Hey. This is just a thread for random chatting stuff. 

I like taking photos..


----------



## chickenpersoon (Sep 11, 2021)

lovely_chooks said:


> Hey. This is just a thread for random chatting stuff.
> 
> I like taking photos..
> View attachment 42735


hey what is yer favorite everything- meme, color song, my favorite meme is "are we there yet"


----------



## lovely_chooks (Mar 19, 2021)

chickenpersoon said:


> hey what is yer favorite everything- meme, color song, my favorite meme is "are we there yet"


I like the colour pink you?


----------



## chickenpersoon (Sep 11, 2021)

lovely_chooks said:


> I like the colour pink you?


mint green


----------



## chickenpersoon (Sep 11, 2021)

When you find out who is the sus is among us:








IMPOSTA

How bout THAT meme??!


----------



## lovely_chooks (Mar 19, 2021)

chickenpersoon said:


> When you find out who is the sus is among us:
> View attachment 42772
> 
> IMPOSTA
> ...


HAHAH I used to play among us it got boring though.


----------



## lovely_chooks (Mar 19, 2021)

Omg I don’t believe that I got a 100% on my chemistry quiz.


----------



## chickenpersoon (Sep 11, 2021)

Hi everyone! I am bored so I thought this would be the thread to ask: can ya'll send pictures for me to draw? it can be of your chickens, anything! @lovely_chooks I know you're good at this stuff and you like it- would you want me to draw Buttercup? It will probably not be as good as that one you did with markers but I will try.


----------



## lovely_chooks (Mar 19, 2021)

chickenpersoon said:


> Hi everyone! I am bored so I thought this would be the thread to ask: can ya'll send pictures for me to draw? it can be of your chickens, anything! @lovely_chooks I know you're good at this stuff and you like it- would you want me to draw Buttercup? It will probably not be as good as that one you did with markers but I will try.


Of course. I don’t mind if it isn’t as good. Because you tried and put in effort I don’t really judge if it’s bad.


----------



## chickenpersoon (Sep 11, 2021)

lovely_chooks said:


> Of course. I don’t mind if it isn’t as good. Because you tried and put in effort I don’t really judge if it’s bad.

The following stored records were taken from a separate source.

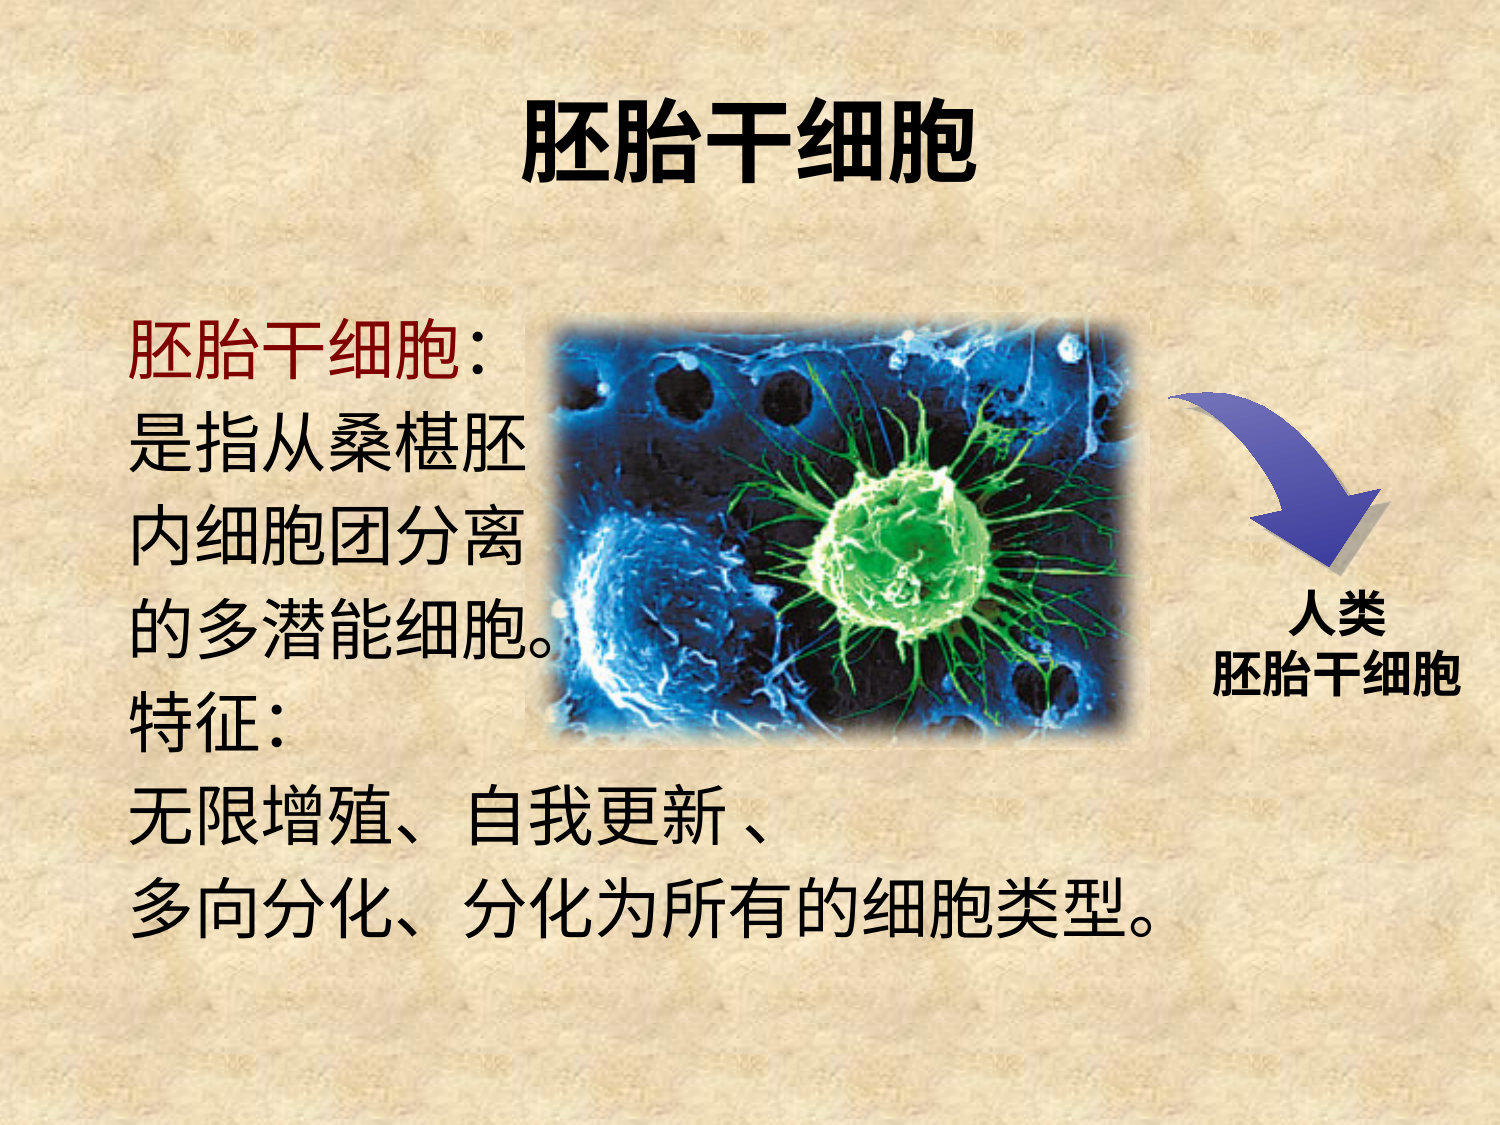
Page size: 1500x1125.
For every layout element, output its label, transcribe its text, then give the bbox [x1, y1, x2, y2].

picture [524, 312, 1151, 751]
list 胚胎干细胞： 是指从桑椹胚 内细胞团分离 的多潜能细胞。 特征： 无限增殖、自我更新 、 多向分化、分化为所有的细胞类型。 [112, 299, 1500, 1026]
text_box 人类 胚胎干细胞 [1175, 574, 1500, 710]
text_box [1168, 392, 1381, 567]
title 胚胎干细胞 [74, 44, 1426, 233]
picture [0, 0, 1500, 1125]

thank you for believing in me! Could you send me your favorite picture of her?


----------



## lovely_chooks (Mar 19, 2021)

chickenpersoon said:


> thank you for believing in me! Could you send me your favorite picture of her?

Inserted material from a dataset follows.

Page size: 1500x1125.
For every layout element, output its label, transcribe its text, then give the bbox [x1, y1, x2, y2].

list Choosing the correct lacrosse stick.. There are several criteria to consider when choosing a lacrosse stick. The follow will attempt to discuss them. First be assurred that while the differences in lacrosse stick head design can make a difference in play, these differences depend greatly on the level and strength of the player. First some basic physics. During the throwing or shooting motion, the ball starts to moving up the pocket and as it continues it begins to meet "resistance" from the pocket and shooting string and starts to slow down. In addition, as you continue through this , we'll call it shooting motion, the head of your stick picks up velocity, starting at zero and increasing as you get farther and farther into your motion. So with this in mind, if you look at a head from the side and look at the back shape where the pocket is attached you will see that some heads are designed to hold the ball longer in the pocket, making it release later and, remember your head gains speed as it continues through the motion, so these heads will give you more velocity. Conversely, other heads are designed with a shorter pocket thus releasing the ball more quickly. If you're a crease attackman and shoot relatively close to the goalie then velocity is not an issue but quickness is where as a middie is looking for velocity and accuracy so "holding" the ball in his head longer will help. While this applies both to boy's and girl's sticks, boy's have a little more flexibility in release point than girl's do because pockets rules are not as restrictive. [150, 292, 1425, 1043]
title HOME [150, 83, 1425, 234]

Of course don’t compare yourself to other people because try improving on what you drew before. Everyone is different it’s ok bht I believe you can draw good! Do you have Instagram?


----------



## chickenpersoon (Sep 11, 2021)

lovely_chooks said:


> Of course don’t compare yourself to other people because try improving on what you drew before. Everyone is different it’s ok bht I believe you can draw good! Do you have Instagram?
> View attachment 42844


nope. But i'll try to draw that as soon as I have time. Its a busy week


----------



## lovely_chooks (Mar 19, 2021)

chickenpersoon said:


> nope. But i'll try to draw that as soon as I have time. Its a busy week


Take your time.


----------



## chickenpersoon (Sep 11, 2021)

lovely_chooks said:


> Take your time.


thx


----------